The past is always with us. It tells us where we have been, what shaped us. If we look at it clearly, it can help us think about the future too. I guess on a practical story level, I wanted to take my readers into the last months of the war, when decisions about the atomic bomb were being made, and bring to life what it was like then. To consider what people were doing and speculate about motivations. To remember how young so many of those involved in the war, and in the making of the atomic bomb, were.
The reasons for our actions are always complex, and very often reason is not ‘reason’ but something charged with emotion. This is as true for small personal decisions as it is for big political ones. (Think of Trump talking with Putin, then think of Biden talking with Putin, then think of anyone else talking with Putin. It is not the same story.) Personality and emotion charge things up in particular ways.

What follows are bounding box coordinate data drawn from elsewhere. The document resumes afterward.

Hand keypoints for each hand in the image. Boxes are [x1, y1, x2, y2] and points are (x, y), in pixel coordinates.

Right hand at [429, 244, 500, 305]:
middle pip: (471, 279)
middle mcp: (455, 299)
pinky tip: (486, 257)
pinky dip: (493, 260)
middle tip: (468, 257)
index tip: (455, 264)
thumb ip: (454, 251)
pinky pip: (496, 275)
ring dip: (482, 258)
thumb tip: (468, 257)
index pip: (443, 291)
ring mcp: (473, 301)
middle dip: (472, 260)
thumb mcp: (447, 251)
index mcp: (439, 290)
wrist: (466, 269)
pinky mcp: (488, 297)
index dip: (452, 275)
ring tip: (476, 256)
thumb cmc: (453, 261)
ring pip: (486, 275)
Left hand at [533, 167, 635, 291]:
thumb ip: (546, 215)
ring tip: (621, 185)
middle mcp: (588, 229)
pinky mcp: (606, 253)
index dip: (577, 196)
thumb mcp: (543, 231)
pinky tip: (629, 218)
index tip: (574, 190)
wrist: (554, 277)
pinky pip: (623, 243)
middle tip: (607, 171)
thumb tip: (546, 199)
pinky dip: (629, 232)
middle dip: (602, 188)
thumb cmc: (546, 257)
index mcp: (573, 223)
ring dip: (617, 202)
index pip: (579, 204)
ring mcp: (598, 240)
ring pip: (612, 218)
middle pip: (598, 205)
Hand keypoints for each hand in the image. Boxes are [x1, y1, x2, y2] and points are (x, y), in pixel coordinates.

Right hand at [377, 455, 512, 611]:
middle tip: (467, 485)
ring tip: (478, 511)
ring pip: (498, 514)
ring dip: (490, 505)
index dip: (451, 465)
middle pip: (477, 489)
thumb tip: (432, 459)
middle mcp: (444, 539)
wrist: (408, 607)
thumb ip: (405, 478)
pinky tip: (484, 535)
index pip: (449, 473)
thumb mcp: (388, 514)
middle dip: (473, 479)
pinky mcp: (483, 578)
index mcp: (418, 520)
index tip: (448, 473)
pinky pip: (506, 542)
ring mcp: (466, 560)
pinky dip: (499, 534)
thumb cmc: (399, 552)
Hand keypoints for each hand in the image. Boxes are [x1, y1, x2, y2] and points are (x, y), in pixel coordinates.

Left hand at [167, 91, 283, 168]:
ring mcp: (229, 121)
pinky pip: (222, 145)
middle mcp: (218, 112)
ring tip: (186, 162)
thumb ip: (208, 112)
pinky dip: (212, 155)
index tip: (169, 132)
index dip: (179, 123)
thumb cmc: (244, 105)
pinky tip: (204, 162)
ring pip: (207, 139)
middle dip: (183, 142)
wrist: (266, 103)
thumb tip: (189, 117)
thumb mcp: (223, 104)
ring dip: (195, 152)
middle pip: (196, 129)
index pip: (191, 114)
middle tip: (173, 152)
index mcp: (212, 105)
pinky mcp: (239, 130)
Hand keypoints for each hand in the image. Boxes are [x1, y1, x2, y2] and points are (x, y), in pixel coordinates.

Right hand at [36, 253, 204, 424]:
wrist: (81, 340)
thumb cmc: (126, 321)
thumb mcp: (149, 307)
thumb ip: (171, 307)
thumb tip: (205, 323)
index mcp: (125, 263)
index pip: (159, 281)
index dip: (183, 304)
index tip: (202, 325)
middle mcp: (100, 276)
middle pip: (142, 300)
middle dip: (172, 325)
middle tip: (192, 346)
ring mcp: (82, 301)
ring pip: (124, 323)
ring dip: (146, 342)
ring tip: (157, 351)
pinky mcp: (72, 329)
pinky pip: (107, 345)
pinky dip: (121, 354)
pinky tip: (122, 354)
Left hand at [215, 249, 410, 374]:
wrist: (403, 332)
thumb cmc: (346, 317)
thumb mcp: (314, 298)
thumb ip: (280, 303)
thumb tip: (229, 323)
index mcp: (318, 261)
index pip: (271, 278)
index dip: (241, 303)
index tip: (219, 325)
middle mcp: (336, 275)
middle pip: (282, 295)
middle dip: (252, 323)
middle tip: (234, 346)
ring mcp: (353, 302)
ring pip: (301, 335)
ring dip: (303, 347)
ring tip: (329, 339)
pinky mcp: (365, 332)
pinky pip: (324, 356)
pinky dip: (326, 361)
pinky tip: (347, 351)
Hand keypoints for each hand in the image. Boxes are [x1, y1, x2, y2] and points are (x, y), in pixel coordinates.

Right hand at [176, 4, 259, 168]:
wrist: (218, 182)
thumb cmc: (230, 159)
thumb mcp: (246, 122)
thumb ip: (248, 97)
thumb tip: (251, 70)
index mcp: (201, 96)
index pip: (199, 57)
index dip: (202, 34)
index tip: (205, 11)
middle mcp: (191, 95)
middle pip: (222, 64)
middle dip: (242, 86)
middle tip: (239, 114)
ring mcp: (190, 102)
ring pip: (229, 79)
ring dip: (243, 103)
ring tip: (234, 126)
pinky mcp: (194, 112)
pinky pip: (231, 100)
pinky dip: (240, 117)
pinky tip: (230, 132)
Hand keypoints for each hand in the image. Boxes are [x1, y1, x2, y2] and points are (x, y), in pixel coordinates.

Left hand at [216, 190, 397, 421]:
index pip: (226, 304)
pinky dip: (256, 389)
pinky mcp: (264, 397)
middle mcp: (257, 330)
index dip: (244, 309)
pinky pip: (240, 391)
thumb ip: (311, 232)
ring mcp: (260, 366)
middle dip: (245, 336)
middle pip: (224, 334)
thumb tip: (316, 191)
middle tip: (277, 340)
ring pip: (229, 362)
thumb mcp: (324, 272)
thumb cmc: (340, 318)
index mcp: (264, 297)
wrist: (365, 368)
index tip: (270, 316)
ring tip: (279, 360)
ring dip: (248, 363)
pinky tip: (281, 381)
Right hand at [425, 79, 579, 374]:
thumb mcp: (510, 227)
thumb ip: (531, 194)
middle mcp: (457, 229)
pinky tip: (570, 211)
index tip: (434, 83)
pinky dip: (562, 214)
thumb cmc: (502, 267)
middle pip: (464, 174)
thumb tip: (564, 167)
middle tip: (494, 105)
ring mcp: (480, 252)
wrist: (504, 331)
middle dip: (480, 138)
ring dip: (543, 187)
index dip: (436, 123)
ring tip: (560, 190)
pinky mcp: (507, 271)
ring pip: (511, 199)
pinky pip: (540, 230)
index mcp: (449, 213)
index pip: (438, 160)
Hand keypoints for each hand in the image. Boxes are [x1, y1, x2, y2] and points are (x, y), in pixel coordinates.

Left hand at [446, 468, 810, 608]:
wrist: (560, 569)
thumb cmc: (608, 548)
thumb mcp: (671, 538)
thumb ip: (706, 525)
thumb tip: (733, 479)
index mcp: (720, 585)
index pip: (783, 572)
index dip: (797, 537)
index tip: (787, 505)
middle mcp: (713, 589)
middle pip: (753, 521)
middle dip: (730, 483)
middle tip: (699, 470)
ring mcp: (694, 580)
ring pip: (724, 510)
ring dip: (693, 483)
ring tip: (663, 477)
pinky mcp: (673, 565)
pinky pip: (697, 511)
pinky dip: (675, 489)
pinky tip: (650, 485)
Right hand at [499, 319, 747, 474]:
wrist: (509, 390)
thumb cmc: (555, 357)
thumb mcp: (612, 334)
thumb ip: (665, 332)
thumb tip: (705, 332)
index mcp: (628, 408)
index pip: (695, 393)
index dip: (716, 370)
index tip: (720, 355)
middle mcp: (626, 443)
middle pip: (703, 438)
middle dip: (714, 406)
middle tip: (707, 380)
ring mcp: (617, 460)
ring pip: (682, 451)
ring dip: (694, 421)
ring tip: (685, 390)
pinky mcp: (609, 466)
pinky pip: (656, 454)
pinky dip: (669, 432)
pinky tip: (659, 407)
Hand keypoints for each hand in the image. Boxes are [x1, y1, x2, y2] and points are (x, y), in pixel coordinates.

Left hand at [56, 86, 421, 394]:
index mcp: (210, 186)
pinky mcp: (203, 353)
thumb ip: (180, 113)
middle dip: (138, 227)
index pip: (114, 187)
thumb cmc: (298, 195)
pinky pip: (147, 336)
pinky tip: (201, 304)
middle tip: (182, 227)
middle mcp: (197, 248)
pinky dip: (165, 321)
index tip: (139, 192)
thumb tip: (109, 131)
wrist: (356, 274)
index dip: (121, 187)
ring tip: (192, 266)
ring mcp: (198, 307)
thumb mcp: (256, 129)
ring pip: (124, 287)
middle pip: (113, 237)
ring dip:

I also wanted to put women into the Second World War story in a different way; to place domestic situations of violence alongside violence between nations. To look at how violence exists in the relationships between men and women. The past is always with us. But why is it, that women always get raped in war? Why is it that there is still so much domestic violence in our society? What are the connections that draw together violence between nations and violence between individuals?
I work in story. What I aim to do, always, is to create an interesting yarn that people want to read, but in that yarn, if I do my task well, there are heaps of things for readers to ponder on. There is no set message, but with luck the story gets people talking to each other about a particular thing. Maybe it is a time and place and set of events, or maybe it is a feeling, or maybe it is a speculation of what could be, or maybe it is something that cannot be reached in any other way, than through story.
One thing my father said to me was that he was always amazed, even when he was fighting in a battle, at the beauty of Papua New Guinea. He could never get over the fact that three countries—Australia, America and Japan—had bought war to this place, a place that to him felt like it had been as it was since the beginning of time. Their fight had nothing to do with the people of PNG but they were caught up in it. This land with its abundance of plants and birds and insects. A land that has over 700 languages. A land owned by the people. So I wanted to bring into the story a little of my father’s wonder for Papua New Guinea, and my own wonder for the planet and for life itself.